Significant relationship between mortality and telomere length discovered

Eurekalert – A team of researchers at Kaiser Permanente and the University of California, San Francisco (UCSF) has identified a significant relationship between mortality and the length of telomeres, the stretches of DNA that protect the ends of chromosomes, according to a presentation on Nov. 8 at the American Society of Human Genetics 2012 meeting in San Francisco.

– individuals whose telomeres were in the shortest 10 percent were about 23 percent more likely to die in the three years following measurement of their telomeres, when compared with individuals whose telomeres were longer

While a reduction in telomere length is regarded as a biomarker of aging, scientists have not yet determined whether it plays a direct causal role in aging-related health changes and mortality or is just a sign of aging.

In their prospective study of 100,000 multi-ethnic individuals whose average age was 63 years, the researchers determined that an association between telomere length and mortality existed and persisted even after the data were adjusted for such demographic and behavioral factors as education, smoking and alcohol consumption, said Catherine Schaefer, Ph.D., director of the Kaiser Permanente (KP) Research Program on Genes, Environment and Health (RPGEH).

Science News – The 10 percent of people with the shortest telomeres had a more than 20 percent higher risk of dying than people with longer telomeres, Catherine Schaefer, an epidemiologist who directs the Kaiser Permanente Research Program on Genes, Environment and Health, reported November 8 at the annual meeting of the American Society of Human Genetics. “It seems as though once your telomeres get critically short, your risk of dying goes up,” she said. The increased death risk is about the same as for people who drink 20 to 30 alcoholic beverages per week or smoke for 20 to 30 years. “It’s a modest increase, but it’s not nothing.”

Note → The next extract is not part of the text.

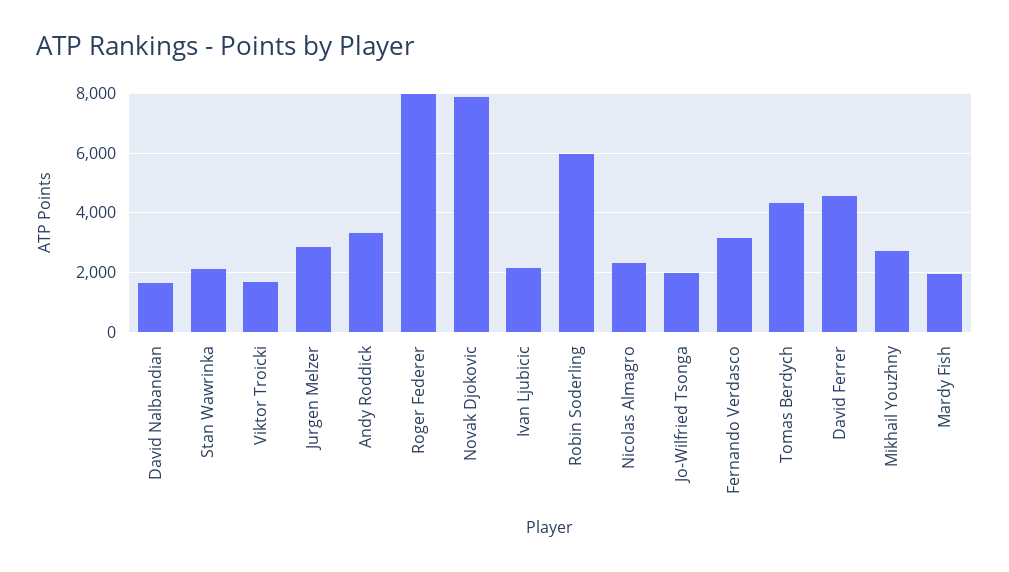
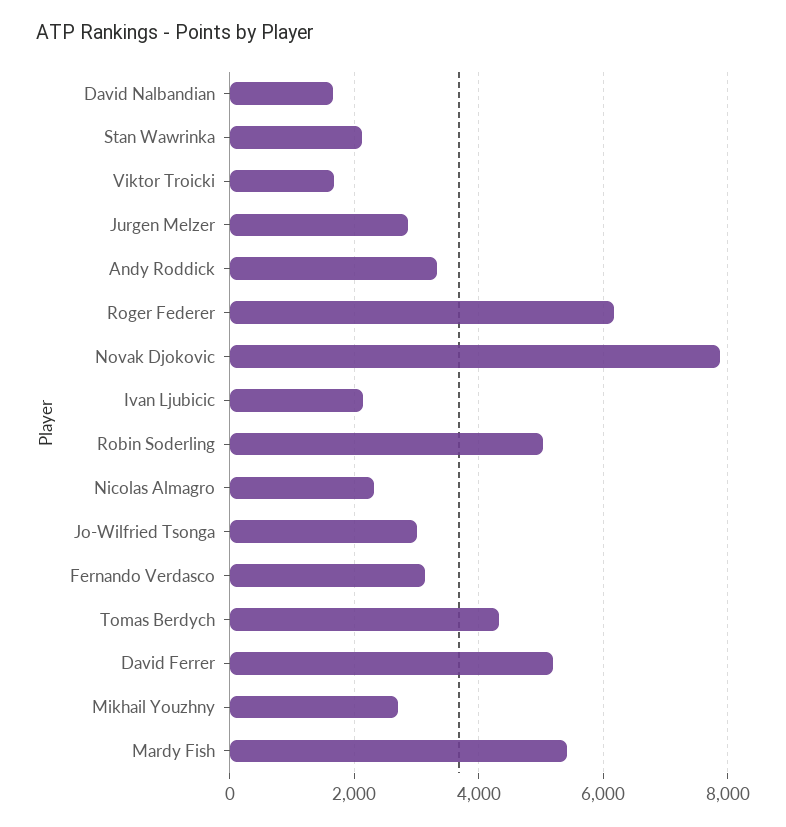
Roger Federer: 8000 -> 6200
Robin Soderling: 6000 -> 5000
Jo-Wilfried Tsonga: 2000 -> 3000
David Ferrer: 4500 -> 5200
Mardy Fish: 2000 -> 5400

Telomeres do get shorter with age, the study confirms, but men older than 75 and women over age 80 tended to have longer telomeres than their slightly younger counterparts. That result does not mean that telomeres start to grow in length once people reach a certain age, Schaefer said. Rather, the finding probably means that people with shorter telomeres died before they reached those ripe old ages and the survivors are those that carry longer telomeres.

African-Americans tended to have longer telomeres than European-Americans, Latinos or Asians, the researchers found. The reason for that difference is not clear. As expected, people who smoked or drank heavily were more likely to have shorter telomeres, and higher levels of education were associated with longer telomeres. Other studies have linked exercise with longer telomeres, but Schaefer and her colleagues found no such association.

One of the study’s findings is rather puzzling, said Dan Eisenberg, an anthropologist at the University of Washington in Seattle who studies telomeres’ link to health, but who was not involved in the Kaiser Permanente study. Higher body mass index, or BMI, was associated with longer telomeres. The discovery is counterintuitive, Eisenberg said, because higher BMIs —those associated with being overweight or obese — are linked to a variety of health problems including diabetes and heart disease. Eisenberg said he would have expected telomeres in people with higher BMIs to be shorter.